Cortés eventually returned to Spain to deal with various legal and financial entanglements. He died there in 1547. He was 62.
Convinced that his achievements had been underappreciated in Spain, he had wanted his body returned to Mexico. It took almost two decades, but in 1566 his remains were shipped across the Atlantic.
As anti-Spanish independence fervor gripped Mexico in the early 19th century, some feared that independistas would desecrate the remains. So in the 1820s, one of Cortés’ sympathizers reportedly collected the remains for safekeeping, hiding them in a hospital. Years later, he secretly hollowed out a space at the Jesus of Nazareth Church, deposited a lead, wood and glass container holding the bones — including a skull wrapped in lace — and then repaired the wall, according to various accounts in the Spanish and Mexican press.
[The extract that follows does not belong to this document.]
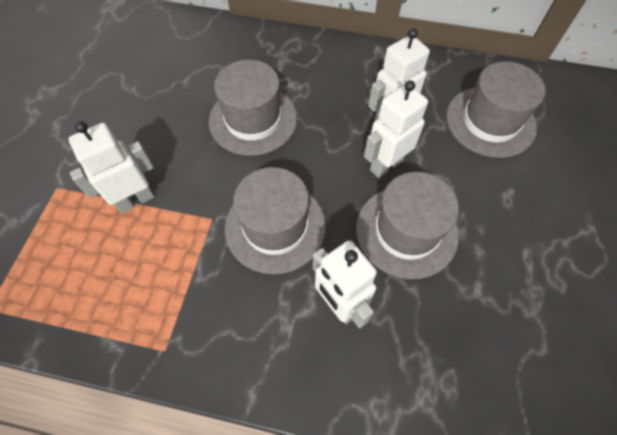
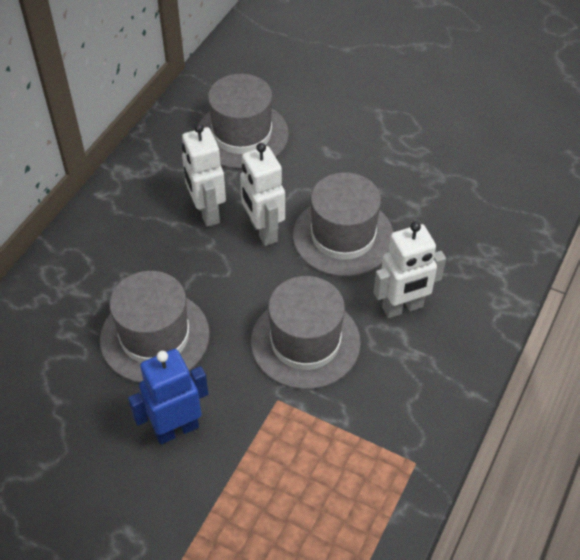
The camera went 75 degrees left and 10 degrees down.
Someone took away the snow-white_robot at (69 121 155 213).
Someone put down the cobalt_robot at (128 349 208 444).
The church is said to be around the corner from the spot where Cortés and Montezuma first met, though contemporary, traffic-clogged Mexico City is unrecognizable from the island Aztec capital.
The whereabouts of Cortés’ remains were a mystery until 1946, when the discovery of a document revealed the secret and Mexican officials authorized a team to extract them. The bones were returned to the church wall the following year with the simple red plaque.
Amid Friday’s memorial events, none are planned for Cortés.
Special correspondent Cecilia Sánchez in Mexico City contributed to this report.